L’educazione alimentare rappresenta uno dei cardini del testo di legge, perché una parte rilevante dell’economia la fanno i consumatori, nel loro scegliere più o meno consapevole dei prodotti. Per questo è importante favorire ad ogni livello la conoscenza dei prodotti, delle loro caratteristiche come della tracciabilità della loro filiera produttiva. Senza dimenticare che educazione al consumo consapevole vuol dire anche sobrietà, rispetto del lavoro, stagionalità, conoscenza e valorizzazione delle culture materiali e dell’unicità dei territori.
Un terzo aspetto è quello relativo alla difesa della salute dei cittadini, l’uso di prodotti salubri soprattutto nelle scuole, provenienti dall’agricoltura biologica e di qualità riconosciuta e certificata, a fronte di patologie come ad esempio l’obesità infantile che costituiscono un problema (e un costo) sociale tutt’altro che indifferente. O nell’attenzione verso forme di intolleranza alimentare sempre più diffuse.
Altro aspetto, correlato a quelli precedenti, è che filiera corta significa anche minori costi accessori come quelli dovuti al trasporto delle merci con quel che significa in termini di risparmio energetico e lotta all’inquinamento. Ma filiera corta significa anche coesione sociale, l’incontro del contadino con l’albergatore o il ristoratore, dell’allevatore o del casaro con il negoziante locale, che facendo sistema fra loro promuovono oltre alle loro attività anche il territorio.
Con questa proposta di legge, forse l’atto politico più significativo dopo la finanziaria in questo inizio di legislatura, ci si pone l’obiettivo di interagire in maniera intelligente con le dinamiche della globalizzazione attraverso la sfida della qualità e della responsabilità.

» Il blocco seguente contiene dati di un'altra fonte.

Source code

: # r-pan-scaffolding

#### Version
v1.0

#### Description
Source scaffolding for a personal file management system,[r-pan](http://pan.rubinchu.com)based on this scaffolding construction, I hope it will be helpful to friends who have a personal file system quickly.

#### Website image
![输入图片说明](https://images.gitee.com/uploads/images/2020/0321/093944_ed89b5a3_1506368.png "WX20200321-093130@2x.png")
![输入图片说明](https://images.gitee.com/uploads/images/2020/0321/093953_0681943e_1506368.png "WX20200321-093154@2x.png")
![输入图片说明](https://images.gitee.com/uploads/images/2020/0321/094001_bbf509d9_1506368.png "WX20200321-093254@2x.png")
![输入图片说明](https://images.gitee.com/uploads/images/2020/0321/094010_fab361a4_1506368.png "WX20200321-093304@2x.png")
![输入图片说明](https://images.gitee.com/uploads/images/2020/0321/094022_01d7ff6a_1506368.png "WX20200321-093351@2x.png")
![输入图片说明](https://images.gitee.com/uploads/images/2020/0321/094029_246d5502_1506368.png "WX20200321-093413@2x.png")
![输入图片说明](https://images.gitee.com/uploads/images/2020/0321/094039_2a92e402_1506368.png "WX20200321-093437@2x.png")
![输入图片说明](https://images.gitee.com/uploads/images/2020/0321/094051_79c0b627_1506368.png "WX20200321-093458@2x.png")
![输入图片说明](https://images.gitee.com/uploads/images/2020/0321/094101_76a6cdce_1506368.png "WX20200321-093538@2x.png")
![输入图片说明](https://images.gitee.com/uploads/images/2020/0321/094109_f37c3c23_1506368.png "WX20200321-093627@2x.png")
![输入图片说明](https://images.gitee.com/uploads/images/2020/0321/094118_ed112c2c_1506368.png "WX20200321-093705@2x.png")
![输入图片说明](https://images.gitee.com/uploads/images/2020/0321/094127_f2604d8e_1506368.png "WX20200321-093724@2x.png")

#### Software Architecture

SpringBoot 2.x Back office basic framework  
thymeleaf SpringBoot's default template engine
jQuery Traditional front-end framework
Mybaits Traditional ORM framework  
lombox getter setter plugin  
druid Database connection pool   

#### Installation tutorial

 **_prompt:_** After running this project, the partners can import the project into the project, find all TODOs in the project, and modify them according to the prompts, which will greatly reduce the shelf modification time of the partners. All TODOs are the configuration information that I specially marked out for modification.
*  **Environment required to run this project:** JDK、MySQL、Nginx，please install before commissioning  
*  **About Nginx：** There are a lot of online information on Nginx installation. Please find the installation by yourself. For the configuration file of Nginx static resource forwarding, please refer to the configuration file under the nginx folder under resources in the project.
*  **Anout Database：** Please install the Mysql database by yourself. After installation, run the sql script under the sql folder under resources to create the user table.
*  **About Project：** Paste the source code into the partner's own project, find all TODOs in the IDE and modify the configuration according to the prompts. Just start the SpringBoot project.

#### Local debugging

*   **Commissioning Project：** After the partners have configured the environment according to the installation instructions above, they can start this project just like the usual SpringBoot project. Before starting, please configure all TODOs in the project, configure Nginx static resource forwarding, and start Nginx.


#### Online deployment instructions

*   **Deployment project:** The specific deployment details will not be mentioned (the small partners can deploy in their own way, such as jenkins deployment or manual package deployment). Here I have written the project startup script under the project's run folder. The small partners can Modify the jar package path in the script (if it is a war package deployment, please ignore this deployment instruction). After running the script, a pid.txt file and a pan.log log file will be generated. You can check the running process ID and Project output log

“Buono, pulito e giusto” dicono a “Terra Madre”, l’incontro delle comunità del cibo che ogni due anni s’incontrano a Torino provenienti da tutto il mondo non per proporsi in concorrenza fra loro ma per confrontarsi nella difesa delle culture materiali e dei saperi dei territori. La terra, per riprendere l’immagine di De Rita, come fonte di vita.